Por acórdão de 13/10/2020, a Formação admitiu a revista excepcional assim interposta, considerando verificados os pressupostos invocados, pois que estamos perante uma “questão jurídica essencial em relação à qual profunda divergência jurisprudencial existente justifica ainda uma insistente intervenção clarificadora por parte deste Supremo Tribunal, em ordem a potenciar, tanto quanto possível, uma adequada sedimentação do critério decisório e a proporcionar um maior nível de segurança jurídica nas relações condominiais”.
A recorrente apresentou a sua alegação com as seguintes conclusões (expurgadas da matéria referente à admissibilidade da revista excepcional, das repetições das alegações, e das decisões impugnadas, com citações jurisprudenciais, e da extensão, que nada têm de sintético, em manifesto incumprimento do preceituado no art.º 639.º, n.º 1, do CPC, pelo que não se reproduzem aqui): “… XI - Conforme se pode ler no douto Acórdão recorrido (aliás, como já o dizia também a douta sentença de 1ª instância), existem, quanto a esta questão jurídica concreta, ora em apreço, duas correntes de entendimento, duas "escolas" de pensamento.
XII - Salvo o devido respeito, e fazendo-se valer dos argumentos da doutrina e da jurisprudência que dão eco e suporte à construção que a recorrente deu à acção na sua petição inicial, a mesma (recorrente) entende que configurou correctamente a acção, demandando quem devia demandar; XIII - E não olvidou nem se cansou de alegar e fundamentar, em vários pontos da sua petição, as razões de facto pelas quais se viu forçada, por acção ---ou melhor, por omissão--- da administração de condomínio, a demandar condóminos de cuja identificação não dispunha nem podia dispor; XIV - Nem de invocar a "rigidez" formal dos formulários eletrónicos disponíveis, a cuja programação e ou formatação a recorrente é, obviamente, alheia.
XV - E o entendimento da ora recorrente radica em duas ordens de razões: em primeiro lugar, no elemento literal da norma jurídica em apreço.
XVI - Com efeito, o artº 1433º, do Código Civil, mormente no seu nº 6, diz expressamente "condóminos contra quem são propostas as acções".
XVII - Em segundo lugar, num factor lógico: no entendimento da recorrente, só fará sentido que o condómino que pretenda impugnar uma deliberação da assembleia, o faça contra seus outros condóminos; e não demandar o condomínio de que ele próprio faz parte, sob pena de, além dos demais condóminos, estar a demandar-se também ... a ele próprio !!! Salvo o devido respeito, no entendimento da recorrente, esta última solução não será lógica.
XVIII - Como já anteriormente foi referido nos presentes autos (douta sentença 1ª instância) ---trecho de que aqui ora se faz eco, por consubstanciar o entendimento da ora recorrente---, "para uns, a ação deve ser intentada contra os condóminos que votaram favoravelmente as deliberações impugnadas, entendimento defendido pela autora (...), e acompanhando, entre outros, nos seguintes acórdãos: ….
Para outros, tais ações devem ser intentadas contra o condomínio representado pelo seu administrador, em especial nos casos em que a ação se funda em irregularidades procedimentais, como é o caso em apreço.

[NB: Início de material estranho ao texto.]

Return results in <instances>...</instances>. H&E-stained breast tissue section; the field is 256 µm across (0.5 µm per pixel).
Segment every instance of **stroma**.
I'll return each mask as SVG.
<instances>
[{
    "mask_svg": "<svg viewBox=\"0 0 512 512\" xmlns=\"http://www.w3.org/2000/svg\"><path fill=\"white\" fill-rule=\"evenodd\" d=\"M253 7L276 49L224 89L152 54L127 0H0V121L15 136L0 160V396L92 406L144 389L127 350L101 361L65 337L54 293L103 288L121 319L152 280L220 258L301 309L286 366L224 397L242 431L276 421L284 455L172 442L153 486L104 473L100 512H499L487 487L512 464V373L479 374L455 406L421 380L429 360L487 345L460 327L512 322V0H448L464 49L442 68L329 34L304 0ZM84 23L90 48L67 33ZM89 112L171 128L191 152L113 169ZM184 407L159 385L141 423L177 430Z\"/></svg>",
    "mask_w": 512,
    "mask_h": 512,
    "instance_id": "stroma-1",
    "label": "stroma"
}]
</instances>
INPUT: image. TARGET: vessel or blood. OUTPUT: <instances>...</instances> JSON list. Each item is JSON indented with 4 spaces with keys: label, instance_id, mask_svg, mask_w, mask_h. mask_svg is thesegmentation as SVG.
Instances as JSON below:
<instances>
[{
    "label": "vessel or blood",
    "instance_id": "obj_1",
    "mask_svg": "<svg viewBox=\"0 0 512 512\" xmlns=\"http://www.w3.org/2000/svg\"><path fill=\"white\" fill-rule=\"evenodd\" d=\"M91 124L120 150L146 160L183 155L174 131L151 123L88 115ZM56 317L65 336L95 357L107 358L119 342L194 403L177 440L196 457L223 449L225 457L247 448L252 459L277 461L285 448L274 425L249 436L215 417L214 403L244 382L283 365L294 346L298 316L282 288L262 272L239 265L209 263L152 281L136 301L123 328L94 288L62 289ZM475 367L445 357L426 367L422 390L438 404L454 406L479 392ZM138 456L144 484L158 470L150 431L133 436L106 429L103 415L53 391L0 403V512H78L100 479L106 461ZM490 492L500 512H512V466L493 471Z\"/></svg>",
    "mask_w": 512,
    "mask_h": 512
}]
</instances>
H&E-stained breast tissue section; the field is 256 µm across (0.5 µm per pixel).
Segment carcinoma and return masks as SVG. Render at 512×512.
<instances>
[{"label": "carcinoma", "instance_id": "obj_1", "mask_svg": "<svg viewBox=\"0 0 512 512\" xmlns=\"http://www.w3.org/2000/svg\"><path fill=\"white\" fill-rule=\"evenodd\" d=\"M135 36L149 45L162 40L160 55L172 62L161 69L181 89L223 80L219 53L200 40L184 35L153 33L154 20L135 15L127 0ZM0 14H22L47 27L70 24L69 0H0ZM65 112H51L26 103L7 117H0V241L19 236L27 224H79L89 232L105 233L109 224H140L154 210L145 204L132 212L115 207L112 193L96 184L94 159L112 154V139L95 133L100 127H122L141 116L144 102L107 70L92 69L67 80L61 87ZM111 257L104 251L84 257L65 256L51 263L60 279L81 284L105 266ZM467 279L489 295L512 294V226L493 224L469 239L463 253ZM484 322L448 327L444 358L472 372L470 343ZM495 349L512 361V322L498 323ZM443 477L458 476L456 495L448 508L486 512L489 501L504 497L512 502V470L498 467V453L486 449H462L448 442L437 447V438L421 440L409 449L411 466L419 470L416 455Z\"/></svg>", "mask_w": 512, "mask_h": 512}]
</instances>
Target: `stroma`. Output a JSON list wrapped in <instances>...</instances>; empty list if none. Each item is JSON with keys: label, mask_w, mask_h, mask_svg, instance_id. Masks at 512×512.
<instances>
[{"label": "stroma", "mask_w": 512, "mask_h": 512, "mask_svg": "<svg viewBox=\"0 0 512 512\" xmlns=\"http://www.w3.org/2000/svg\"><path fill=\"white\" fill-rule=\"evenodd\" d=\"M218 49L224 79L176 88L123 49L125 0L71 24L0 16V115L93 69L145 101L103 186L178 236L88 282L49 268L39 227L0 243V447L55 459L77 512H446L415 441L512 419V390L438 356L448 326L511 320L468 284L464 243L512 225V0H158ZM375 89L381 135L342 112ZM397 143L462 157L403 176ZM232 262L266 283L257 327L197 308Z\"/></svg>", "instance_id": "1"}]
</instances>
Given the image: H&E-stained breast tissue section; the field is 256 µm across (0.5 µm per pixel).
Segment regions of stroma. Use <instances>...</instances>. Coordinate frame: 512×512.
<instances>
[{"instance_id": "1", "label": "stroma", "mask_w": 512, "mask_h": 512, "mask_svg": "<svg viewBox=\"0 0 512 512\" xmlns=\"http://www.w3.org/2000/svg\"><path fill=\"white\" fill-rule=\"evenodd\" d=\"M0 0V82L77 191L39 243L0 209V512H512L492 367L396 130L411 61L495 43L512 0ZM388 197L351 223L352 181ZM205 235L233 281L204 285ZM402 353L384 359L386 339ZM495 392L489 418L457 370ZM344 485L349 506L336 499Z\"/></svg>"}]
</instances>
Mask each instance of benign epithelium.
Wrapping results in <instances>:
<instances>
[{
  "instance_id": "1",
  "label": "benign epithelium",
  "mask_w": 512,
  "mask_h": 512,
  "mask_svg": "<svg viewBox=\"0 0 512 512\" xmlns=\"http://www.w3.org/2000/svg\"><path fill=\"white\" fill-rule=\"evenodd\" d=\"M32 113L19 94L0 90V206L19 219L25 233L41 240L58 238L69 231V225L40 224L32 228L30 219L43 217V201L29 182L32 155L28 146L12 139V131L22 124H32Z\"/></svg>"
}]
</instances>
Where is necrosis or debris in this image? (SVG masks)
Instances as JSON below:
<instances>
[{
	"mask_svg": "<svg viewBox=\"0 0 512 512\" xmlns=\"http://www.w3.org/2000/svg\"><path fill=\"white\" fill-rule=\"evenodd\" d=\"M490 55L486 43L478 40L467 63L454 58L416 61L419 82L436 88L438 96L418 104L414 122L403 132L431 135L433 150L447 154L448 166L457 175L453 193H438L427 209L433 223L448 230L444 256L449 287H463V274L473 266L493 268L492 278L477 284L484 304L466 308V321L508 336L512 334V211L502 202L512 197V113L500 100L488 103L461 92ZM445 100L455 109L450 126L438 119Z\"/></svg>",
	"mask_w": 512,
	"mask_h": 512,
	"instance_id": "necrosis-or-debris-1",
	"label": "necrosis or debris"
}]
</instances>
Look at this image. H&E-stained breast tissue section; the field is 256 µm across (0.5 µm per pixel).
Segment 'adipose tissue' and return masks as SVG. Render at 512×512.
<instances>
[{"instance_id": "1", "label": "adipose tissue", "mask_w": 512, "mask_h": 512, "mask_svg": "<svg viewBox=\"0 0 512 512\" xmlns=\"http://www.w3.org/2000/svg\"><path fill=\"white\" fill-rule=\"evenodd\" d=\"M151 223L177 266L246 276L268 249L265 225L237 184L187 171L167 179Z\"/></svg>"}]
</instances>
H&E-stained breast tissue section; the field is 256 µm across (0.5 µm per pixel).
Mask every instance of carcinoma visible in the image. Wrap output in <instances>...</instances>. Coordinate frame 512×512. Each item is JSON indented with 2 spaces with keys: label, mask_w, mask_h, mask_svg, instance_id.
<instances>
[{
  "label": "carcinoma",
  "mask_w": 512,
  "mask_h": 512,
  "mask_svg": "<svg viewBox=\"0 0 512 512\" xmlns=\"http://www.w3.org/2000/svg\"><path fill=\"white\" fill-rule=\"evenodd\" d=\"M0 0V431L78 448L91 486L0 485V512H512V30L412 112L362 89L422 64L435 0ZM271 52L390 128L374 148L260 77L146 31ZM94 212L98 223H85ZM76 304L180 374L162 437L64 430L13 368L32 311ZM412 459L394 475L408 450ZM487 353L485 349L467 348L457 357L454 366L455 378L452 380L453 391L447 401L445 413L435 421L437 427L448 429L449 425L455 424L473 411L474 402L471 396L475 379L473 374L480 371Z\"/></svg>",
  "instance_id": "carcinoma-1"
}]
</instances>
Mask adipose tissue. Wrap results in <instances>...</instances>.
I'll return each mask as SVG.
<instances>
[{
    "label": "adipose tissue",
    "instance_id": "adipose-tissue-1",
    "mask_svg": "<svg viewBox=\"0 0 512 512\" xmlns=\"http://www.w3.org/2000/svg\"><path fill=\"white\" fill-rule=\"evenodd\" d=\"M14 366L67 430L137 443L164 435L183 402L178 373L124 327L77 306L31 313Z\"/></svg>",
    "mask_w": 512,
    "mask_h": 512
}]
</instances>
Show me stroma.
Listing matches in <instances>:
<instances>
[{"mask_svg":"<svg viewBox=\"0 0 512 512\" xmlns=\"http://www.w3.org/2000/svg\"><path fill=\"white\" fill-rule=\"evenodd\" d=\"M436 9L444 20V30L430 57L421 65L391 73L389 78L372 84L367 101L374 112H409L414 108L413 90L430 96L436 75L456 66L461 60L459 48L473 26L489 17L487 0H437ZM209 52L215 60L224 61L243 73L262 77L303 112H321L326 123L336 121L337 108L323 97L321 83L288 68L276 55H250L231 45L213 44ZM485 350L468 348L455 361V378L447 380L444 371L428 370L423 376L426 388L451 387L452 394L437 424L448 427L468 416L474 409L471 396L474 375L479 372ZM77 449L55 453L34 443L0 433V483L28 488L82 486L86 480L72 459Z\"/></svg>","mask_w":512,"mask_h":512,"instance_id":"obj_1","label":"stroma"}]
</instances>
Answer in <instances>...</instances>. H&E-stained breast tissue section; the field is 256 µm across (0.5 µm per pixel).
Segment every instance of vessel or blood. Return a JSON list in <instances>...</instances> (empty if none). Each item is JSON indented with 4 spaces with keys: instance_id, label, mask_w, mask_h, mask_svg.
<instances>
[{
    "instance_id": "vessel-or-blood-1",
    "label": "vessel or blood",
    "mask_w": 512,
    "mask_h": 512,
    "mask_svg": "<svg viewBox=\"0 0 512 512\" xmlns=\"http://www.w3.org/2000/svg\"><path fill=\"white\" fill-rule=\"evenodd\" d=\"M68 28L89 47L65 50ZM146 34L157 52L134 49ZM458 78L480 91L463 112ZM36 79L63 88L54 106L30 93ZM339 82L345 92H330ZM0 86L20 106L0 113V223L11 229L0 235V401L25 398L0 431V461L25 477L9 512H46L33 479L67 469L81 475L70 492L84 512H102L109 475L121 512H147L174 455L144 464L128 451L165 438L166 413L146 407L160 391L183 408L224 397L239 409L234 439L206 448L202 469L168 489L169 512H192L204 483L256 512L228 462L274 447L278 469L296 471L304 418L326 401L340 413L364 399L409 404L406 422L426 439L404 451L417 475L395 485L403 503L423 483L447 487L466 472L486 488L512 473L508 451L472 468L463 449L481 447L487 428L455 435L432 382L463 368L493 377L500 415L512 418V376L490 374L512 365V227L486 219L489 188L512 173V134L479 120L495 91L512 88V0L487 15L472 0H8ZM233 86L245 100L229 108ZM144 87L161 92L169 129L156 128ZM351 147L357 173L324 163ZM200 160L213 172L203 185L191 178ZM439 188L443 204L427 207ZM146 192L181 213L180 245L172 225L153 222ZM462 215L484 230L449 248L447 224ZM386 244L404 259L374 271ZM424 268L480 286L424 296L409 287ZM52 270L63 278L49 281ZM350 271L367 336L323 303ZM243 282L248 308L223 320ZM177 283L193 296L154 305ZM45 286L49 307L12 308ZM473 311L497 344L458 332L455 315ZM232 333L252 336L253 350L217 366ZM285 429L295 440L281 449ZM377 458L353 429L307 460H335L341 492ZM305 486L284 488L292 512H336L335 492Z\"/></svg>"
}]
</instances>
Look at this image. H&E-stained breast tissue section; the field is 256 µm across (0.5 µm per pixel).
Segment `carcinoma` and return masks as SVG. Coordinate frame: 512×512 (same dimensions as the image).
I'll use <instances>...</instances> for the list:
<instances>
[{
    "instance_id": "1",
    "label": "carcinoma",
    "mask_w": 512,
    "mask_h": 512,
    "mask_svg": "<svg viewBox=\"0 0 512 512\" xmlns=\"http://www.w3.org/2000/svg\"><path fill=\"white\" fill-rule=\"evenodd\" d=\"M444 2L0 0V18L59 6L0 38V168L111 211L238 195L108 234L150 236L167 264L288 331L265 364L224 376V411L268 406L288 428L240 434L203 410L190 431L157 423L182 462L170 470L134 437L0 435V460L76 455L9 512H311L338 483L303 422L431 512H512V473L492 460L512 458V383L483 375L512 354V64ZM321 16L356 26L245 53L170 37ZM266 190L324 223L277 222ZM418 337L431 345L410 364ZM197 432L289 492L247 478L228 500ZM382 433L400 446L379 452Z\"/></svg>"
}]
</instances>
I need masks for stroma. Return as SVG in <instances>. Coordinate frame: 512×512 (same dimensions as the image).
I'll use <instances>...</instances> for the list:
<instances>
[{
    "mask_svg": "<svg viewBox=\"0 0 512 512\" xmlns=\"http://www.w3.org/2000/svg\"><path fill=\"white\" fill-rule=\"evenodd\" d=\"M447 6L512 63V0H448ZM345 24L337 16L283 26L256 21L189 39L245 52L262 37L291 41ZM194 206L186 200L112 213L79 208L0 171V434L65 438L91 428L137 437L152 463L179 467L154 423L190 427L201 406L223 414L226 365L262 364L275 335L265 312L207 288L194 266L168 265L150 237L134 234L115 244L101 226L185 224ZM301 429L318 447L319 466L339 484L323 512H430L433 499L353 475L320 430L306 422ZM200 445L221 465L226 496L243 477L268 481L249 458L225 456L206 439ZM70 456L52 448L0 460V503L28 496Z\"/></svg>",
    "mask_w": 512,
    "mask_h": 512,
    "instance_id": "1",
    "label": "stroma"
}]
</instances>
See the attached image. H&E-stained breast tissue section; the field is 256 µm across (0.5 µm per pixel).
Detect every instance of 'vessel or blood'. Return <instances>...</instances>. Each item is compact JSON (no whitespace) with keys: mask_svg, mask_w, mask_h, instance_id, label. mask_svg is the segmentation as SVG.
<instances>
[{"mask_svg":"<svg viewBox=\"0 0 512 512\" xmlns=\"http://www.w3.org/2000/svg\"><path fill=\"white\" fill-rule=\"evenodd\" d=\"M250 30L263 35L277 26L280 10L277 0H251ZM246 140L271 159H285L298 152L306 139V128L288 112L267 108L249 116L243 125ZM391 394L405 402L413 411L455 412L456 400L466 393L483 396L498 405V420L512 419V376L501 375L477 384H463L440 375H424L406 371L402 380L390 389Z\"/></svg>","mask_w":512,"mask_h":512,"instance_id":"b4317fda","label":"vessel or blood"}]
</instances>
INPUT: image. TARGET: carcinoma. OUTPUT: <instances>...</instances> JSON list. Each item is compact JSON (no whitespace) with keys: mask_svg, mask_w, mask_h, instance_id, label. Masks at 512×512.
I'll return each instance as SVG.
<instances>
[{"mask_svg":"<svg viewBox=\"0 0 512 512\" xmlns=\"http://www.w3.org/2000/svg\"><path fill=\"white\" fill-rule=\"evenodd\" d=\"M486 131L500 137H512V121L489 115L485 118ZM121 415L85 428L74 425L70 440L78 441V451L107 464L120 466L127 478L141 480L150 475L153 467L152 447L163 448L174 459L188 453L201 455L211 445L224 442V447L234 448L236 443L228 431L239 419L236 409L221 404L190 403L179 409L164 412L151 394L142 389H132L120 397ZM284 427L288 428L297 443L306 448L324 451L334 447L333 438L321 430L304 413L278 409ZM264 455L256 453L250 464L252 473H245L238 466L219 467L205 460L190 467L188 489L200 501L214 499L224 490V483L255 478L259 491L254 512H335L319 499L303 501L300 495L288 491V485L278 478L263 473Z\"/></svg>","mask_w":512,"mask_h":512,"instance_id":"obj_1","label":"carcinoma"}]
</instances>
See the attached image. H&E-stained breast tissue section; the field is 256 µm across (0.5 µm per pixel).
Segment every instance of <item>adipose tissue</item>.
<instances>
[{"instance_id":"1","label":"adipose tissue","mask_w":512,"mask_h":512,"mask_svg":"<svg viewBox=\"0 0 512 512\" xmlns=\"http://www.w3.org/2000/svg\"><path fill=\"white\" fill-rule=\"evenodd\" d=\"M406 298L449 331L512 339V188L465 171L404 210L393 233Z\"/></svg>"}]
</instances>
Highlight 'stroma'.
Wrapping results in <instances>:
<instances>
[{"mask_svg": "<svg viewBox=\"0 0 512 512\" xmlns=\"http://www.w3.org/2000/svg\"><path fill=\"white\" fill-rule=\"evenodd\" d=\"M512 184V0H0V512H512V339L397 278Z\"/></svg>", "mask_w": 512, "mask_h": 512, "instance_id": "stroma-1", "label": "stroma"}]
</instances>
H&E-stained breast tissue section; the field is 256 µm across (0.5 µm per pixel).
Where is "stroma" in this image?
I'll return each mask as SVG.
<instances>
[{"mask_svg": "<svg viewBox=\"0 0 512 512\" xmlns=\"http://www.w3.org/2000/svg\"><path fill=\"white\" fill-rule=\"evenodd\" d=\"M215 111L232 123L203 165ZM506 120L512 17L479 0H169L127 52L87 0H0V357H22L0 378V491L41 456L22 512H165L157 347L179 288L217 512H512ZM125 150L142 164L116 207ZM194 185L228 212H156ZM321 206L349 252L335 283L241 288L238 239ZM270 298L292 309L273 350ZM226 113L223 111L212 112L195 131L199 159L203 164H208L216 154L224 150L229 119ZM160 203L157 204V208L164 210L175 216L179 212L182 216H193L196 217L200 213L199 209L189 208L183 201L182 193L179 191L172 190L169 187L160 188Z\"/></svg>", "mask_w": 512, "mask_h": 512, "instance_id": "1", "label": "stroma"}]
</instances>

Neste sentido, veja-se, entre outros, os seguintes acórdãos: … XIX - Conforme a ora recorrente alegou suficientemente na precedente apelação ---e, bem assim, na sua petição inicial---, é condómina no prédio… XX - O condomínio do identificado centro comercial (Centro Comercial ................) é administrado por BB, NIF ............., residente na Praça ...................., nº .. -........, ......, ....-... .......
XXI - Em 4 de abril de 2019, teve lugar uma assembleia de condóminos; XXII - Com a seguinte ordem de trabalhos: 1. Apreciação e votação do relatório de atividade e contas do exercício de 2018.
-
Eleição da entidade administradora para o exercício de 2019.
-
Apreciação e votação do orçamento para o exercício de 2019.
-
Outros assuntos de interesse comum.
XXIII - A recorrente fez-se representar, na assembleia de condóminos de 04 de abril de 2019, por procurador, seu Pai, CC; tendo votado desfavoravelmente (voto "contra") todos os pontos da ordem de trabalho submetidos à votação da assembleia.
XXIV - Sucede que a referida assembleia de condóminos e respectiva(s) deliberação(ões) e ata, enfermam de vários vícios, formais e substantivos (ou materiais), que insanavelmente atingem a sua validade e eficácia e, assim, as torna(m) anuláveis.
XXV - A saber: - A convocatória NÃO veio acompanhada de qualquer documento de suporte, ou informação, que permitisse aos condóminos ---ao que ao caso importa, à recorrente--- a prévia, adequada e necessária apreciação dos assuntos constantes da ordem de trabalhos.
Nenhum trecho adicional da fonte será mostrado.